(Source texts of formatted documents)
━━━━━━━━━━━━━━━━━━━━

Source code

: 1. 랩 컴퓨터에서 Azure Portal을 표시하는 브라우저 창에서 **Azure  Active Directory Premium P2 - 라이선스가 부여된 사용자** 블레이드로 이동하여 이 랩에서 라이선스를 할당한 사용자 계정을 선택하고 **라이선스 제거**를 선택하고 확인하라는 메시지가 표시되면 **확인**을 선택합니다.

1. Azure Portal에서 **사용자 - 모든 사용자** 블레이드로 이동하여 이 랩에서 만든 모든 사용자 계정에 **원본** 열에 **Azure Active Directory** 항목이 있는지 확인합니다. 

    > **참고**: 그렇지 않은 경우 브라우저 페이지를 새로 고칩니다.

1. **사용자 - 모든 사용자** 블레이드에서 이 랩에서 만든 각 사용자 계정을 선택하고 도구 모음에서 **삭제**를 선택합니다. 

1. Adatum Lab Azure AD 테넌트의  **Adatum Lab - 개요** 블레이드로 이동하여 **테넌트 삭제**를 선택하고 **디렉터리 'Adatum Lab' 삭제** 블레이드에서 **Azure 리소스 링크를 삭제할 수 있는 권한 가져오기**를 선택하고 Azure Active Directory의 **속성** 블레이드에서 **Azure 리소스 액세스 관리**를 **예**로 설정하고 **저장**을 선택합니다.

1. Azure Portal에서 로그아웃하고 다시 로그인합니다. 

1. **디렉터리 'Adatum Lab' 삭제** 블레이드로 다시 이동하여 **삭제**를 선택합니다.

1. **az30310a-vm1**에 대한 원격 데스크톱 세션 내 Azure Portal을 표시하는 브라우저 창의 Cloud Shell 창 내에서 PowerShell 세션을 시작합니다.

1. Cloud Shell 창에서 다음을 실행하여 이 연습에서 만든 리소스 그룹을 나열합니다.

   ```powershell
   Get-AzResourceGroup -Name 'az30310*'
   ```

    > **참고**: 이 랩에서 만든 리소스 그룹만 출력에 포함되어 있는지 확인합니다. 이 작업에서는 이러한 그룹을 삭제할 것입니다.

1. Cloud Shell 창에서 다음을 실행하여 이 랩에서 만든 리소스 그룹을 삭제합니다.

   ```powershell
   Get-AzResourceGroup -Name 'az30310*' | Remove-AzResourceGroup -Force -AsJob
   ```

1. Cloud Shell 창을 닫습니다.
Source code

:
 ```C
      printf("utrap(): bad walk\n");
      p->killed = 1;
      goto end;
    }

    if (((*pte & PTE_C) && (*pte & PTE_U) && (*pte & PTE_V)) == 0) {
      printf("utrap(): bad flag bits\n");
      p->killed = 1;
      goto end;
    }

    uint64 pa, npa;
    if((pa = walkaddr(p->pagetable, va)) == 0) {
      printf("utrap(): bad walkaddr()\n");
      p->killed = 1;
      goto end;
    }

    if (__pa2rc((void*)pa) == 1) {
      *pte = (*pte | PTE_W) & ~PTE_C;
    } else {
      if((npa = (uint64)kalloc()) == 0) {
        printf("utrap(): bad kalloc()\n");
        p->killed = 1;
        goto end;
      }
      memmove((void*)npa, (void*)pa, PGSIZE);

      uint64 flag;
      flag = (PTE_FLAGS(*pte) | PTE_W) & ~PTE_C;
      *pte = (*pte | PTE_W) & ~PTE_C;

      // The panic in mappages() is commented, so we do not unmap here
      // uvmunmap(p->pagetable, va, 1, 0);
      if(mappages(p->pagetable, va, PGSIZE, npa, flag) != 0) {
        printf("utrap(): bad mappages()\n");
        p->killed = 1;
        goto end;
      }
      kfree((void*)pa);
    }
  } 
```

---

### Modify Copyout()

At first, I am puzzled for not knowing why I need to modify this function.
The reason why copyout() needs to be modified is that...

━━━━━━━━━━━━━━━━━━━━

_About this exercise_: Look for the string "실행하여" in the data above and return every line that has it.

_Result_:
1. Cloud Shell 창에서 다음을 실행하여 이 연습에서 만든 리소스 그룹을 나열합니다.
1. Cloud Shell 창에서 다음을 실행하여 이 랩에서 만든 리소스 그룹을 삭제합니다.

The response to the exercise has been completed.